Just thought I would throw this out. I started training at New England Self Defense in Worcester on James St. The owner Brian O'Connor is a former C/O and we used to train together in Parker Kenpo back in the 90s. He's a GREAT guy and offers LE discount. Krav is the only other quasi-approved Pvt. Cowboy martial art. He doesn't even recognize my black belt as legit.


----------



## Pvt. Cowboy (Jan 26, 2005)

It's true. If you're not training in Judo/Jiu Jitsu, you had better be learning Krav. Anything else... Is more for competitions. 

It's very effective... But none of it is camera proof.


----------



## Cloverleaf Firearms Group (Jun 9, 2014)

I'm really enjoying it. So is my son. It's a hell of a workout, and the techiques are very grounded in reality and natural reflexes


----------



## Irishpride (May 5, 2002)

I've been training in Krav Maga for over a year. Very good training for law enforcement. I find it more effective for LE than BJJ because it's a mix of stand up and ground work. If your fighting with one guy in a crowd of unfriendlies you don't necessarily want to take them to the ground and start rolling around on the ground.

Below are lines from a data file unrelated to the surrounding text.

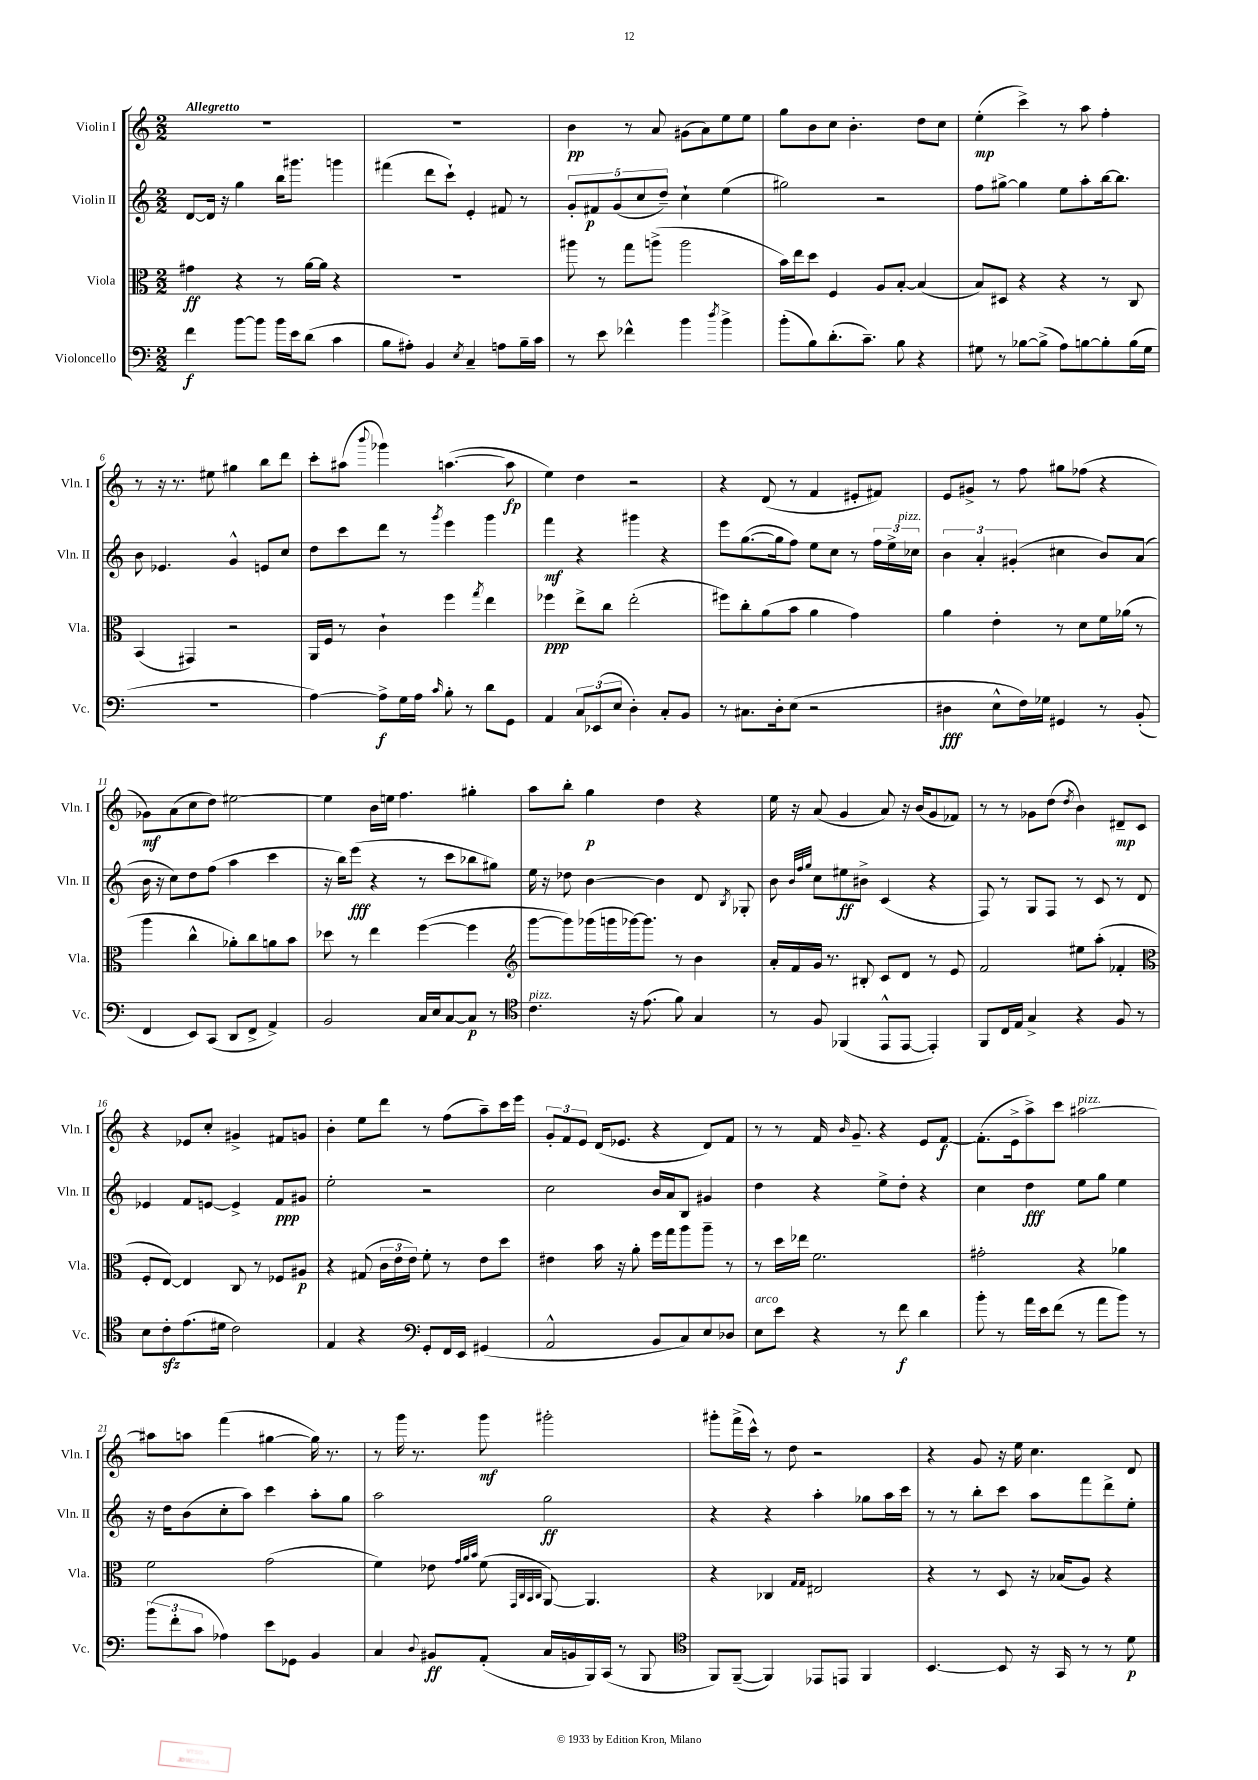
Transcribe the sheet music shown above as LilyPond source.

<<
\new StaffGroup <<
\new Staff = "s0" \with { instrumentName = "Violin I" shortInstrumentName = "Vln. I" } {
    \clef treble \key c \major \numericTimeSignature \time 2/2 \tempo "Allegretto"
    \autoBeamOff R1 |
    R1 |
    b'4\pp r8 a'8 gis'8[( a'8) e''8 e''8] |
    g''8[ b'8 c''8] b'4.-. d''8[ c''8] |
    e''4-.\mp( c'''4->) r8 a''8 f''4-. |
    r8 r16 r8. eis''8 gis''4 b''8[ d'''8] |
    c'''8[-. ais''8]( \appoggiatura { b'''8 } ges'''4) a''4.~( a''8\fp |
    e''4) d''4 r2 |
    r4 d'8( r8 f'4 eis'8[-. fis'8]) |
    e'8[ gis'8]-> r8 f''8 gis''8[ fes''8]( r4 |
    ges'8[\mf) a'8( c''8 d''8]) eis''2~ |
    eis''4 b'16[ e''16] f''4. gis''4-. |
    a''8[ b''8]-. g''4\p d''4 r4 |
    e''16 r16 a'8( g'4 a'8) r16 b'16[( g'8 fes'8]) |
    r8 r8 ges'8[ d''8]( \acciaccatura { d''8 } b'4) dis'8[--\mp c'8] |
    r4 ees'8[ c''8]-. gis'4-> fis'8[ g'8] |
    b'4-. e''8[ d'''8] r8 f''8[( a''8--) c'''16 e'''16] |
    \tuplet 3/2 { g'8[-. f'8 e'8] } d'16[( ees'8.] r4 d'8[) f'8] |
    r8 r8 f'16 \grace { b'16 } g'8.-- r4 e'8[ f'8]~\f |
    f'8.[-.( e'16-> a''8->) c'''8] ais''2~^\markup { \italic "pizz." } |
    ais''8[ a''8] f'''4( gis''4~ gis''16) r8. |
    r8 g'''16 r8. g'''8\mf gis'''2-. |
    gis'''8[-. f'''16->( c'''16]-^) r8 d''8 r2 |
    r4 g'8 r16 e''16 c''4. d'8 \bar "|." |
}
\new Staff = "s1" \with { instrumentName = "Violin II" shortInstrumentName = "Vln. II" } {
    \clef treble \key c \major \numericTimeSignature \time 2/2
    \autoBeamOff d'8[~ d'16] r16 g''4 b''16[ gis'''8.] g'''4 |
    fis'''4( d'''8[ c'''8]-!) e'4-. fis'8 r8 |
    \tuplet 5/4 { g'8[-. fis'8\p g'8( c''8 d''8]--) } c''4-! e''4( |
    gis''2) r2 |
    f''8[ gis''8]~-> gis''4 e''8[ a''8-. b''16~ b''8.] |
    b'8 ees'4. g'4-^ e'8[ c''8] |
    d''8[ c'''8 d'''8] r8 \acciaccatura { g'''8 } e'''4 g'''4 |
    f'''4\mf r4 gis'''4 r4 |
    e'''8[ g''8.~( g''16 f''8]) e''8[ c''8] r8 \tuplet 3/2 { f''16[ e''16-> ces''16]^\markup { \italic "pizz." } } |
    \tuplet 3/2 { b'4 a'4-. gis'4-.( } cis''4 b'8[) a'8]( |
    b'16 r16 c''8[) d''8 f''8]( a''4 c'''4 |
    r16 b''16[) e'''8]\fff( r4 r8 c'''8[ bes''8 gis''8]) |
    e''16 r16 des''8 b'4~ b'4 d'8 \acciaccatura { b8 } ges8-. |
    b'8 \grace { b'32[ f''32 g''32] } c''8[ eis''8\ff bis'8]-> c'4( r4 |
    f8) r8 g8[ f8] r8 c'8 r8 d'8 |
    ees'4 f'8[ e'8]~ e'4-> f'8[\ppp gis'8] |
    e''2-. r2 |
    c''2 b'16[ a'16 b8] gis'4 |
    d''4 r4 e''8[-> d''8]-. r4 |
    c''4 d''4\fff e''8[ g''8] e''4 |
    r16 d''16[ b'8( c''8-. a''8]) c'''4 a''8[-. g''8] |
    a''2 g''2\ff |
    r4 r4 a''4-. ges''8[ a''16 c'''16] |
    r8 r8 b''8[-. c'''8] a''8[ f'''8 d'''8-> e''8]-. \bar "|." |
}
\new Staff = "s2" \with { instrumentName = "Viola" shortInstrumentName = "Vla." } {
    \clef alto \key c \major \numericTimeSignature \time 2/2
    \autoBeamOff gis'4\ff r4 r8 a'16[~ a'16] r4 |
    R1 |
    ais''8 r8 g''8[ a''8]->( a''2 |
    b'16[) e''16 d''8] f4 a8[ b8]~-. b4( |
    b8[) dis8] r4 r4 r8 c8 |
    b,4( gis,4) r2 |
    a,16[ f16] r8 c'4-! f''4 \acciaccatura { g''8 } e''4 |
    fes''4\ppp e''8[-> c''8] e''2-.( |
    fis''8[) c''8-. a'8( b'8] a'4 g'4) |
    a'4 e'4-. r8 d'8[ f'16 aes'16]( r8 |
    a''4 c''4-^ aes'8[-.) c''8 a'8 b'8] |
    des''8 r8 e''4 f''4~( f''4 |
    \clef treble g'''8[~ g'''8) ges'''16( g'''16 ges'''16~) ges'''8.] r8 b'4 |
    a'16[-. f'16 g'16] r8. bis8-. c'8[ d'8] r8 e'8 |
    f'2 eis''8[ a''8]-.( fes'4-. |
    \clef alto f8[-. e8]~) e4 c8 r8 fes8[ ais8]\p |
    r4 gis8( \tuplet 3/2 { c'16[ e'16 e'16]) } f'8-. r8 e'8[ d''8] |
    eis'4 b'16 r16 a'8-. f''16[ g''16 a''8 a''8]-- r8 |
    r8 d''16[ ees''16] f'2. |
    gis'2-. r4 aes'4 |
    f'2 g'2( |
    f'4) ees'8 \grace { g'32[ a'32 b'32] } f'8( \grace { g,32[ c32 b,32 c32] } a,8~) a,4. |
    r4 ces4 \grace { g16[ g16] } eis2 |
    r4 r8 d8 r16 bes16[( a8]) r4 \bar "|." |
}
\new Staff = "s3" \with { instrumentName = "Violoncello" shortInstrumentName = "Vc." } {
    \clef bass \key c \major \numericTimeSignature \time 2/2
    \autoBeamOff f'4\f b'8[~ b'8] b'16[ e'16 d'8]( c'4 |
    b8[ ais8]-.) b,4 \acciaccatura { e8 } c4-- a8[ b16-- c'16] |
    r8 e'8 fes'4-^ b'4 \acciaccatura { d''8 } b'4-> |
    b'8[-.( b8) d'8.-.( c'8.]--) b8 r4 |
    gis8 r8 bes8[~ bes8]->( a8[) b8~ b8-. b16( gis16] |
    R1 |
    a4~) a8[->\f g16 a16] \grace { c'16 } b8-. r8 d'8[ g,8] |
    a,4 \tuplet 3/2 { c8[ ees,8( e8] } d4-.) c8[-. b,8] |
    r8 cis8.[ d16-. e8]( r2 |
    dis4\fff e8[-^ f16) ges16] gis,4 r8 b,8-.( |
    f,4 e,8[) c,8]( d,8[ f,8]-> a,4->) |
    b,2 c16[ e16 c8~ c8]\p r8 |
    \clef tenor c'4.^\markup { \italic "pizz." } r16 e'8.( f'8) g4 |
    r8 f8 fes,4( e,8[-^ e,8]~ e,4-.) |
    f,8[ c16 e16] g4-> r4 f8 r8 |
    b8[ c'8-.\sfz e'8.( dis'16] c'2) |
    e4 r4 \clef bass g,8[-. f,16 e,16] gis,4( |
    a,2-^ b,8[ c8) e8 des8] |
    e8[^\markup { \italic "arco" } e'8] r4 r8 f'8\f d'4 |
    b'8-. r8 a'16[ e'16 f'8]( r8 a'8[ b'8]) r8 |
    \tuplet 3/2 { b'8[( f'8-. c'8] } aes4) e'8[ ges,8] b,4 |
    c4 \appoggiatura { d8 } bis,8[\ff a,8]-.( c16[ b,16 b,,16) c,16]( r8 b,,8 |
    \clef tenor f,8[) f,8]~--( f,4) ees,8[ e,8] f,4 |
    b,4.~ b,8 r16 g,16 r8 r8 d'8\p \bar "|." |
}
>>
>>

Sent from my iPhone using Tapatalk


----------



## Cloverleaf Firearms Group (Jun 9, 2014)

Irishpride said:


> I've been training in Krav Maga for over a year. Very good training for law enforcement. I find it more effective for LE than BJJ because it's a mix of stand up and ground work. If your fighting with one guy in a crowd of unfriendlies you don't necessarily want to take them to the ground and start rolling around on the ground.
> 
> Sent from my iPhone using Tapatalk


It's been a bit of a paring down for me compared to a lifetime of Parker Kenpo... its like printing vs cursive. I like it though.


----------



## LGriffin (Apr 2, 2009)

More good training from the 80's WWF.
Just make sure you don't get caught on camera doing the Iron Sheik's camel clutch. It won't look good in court.


----------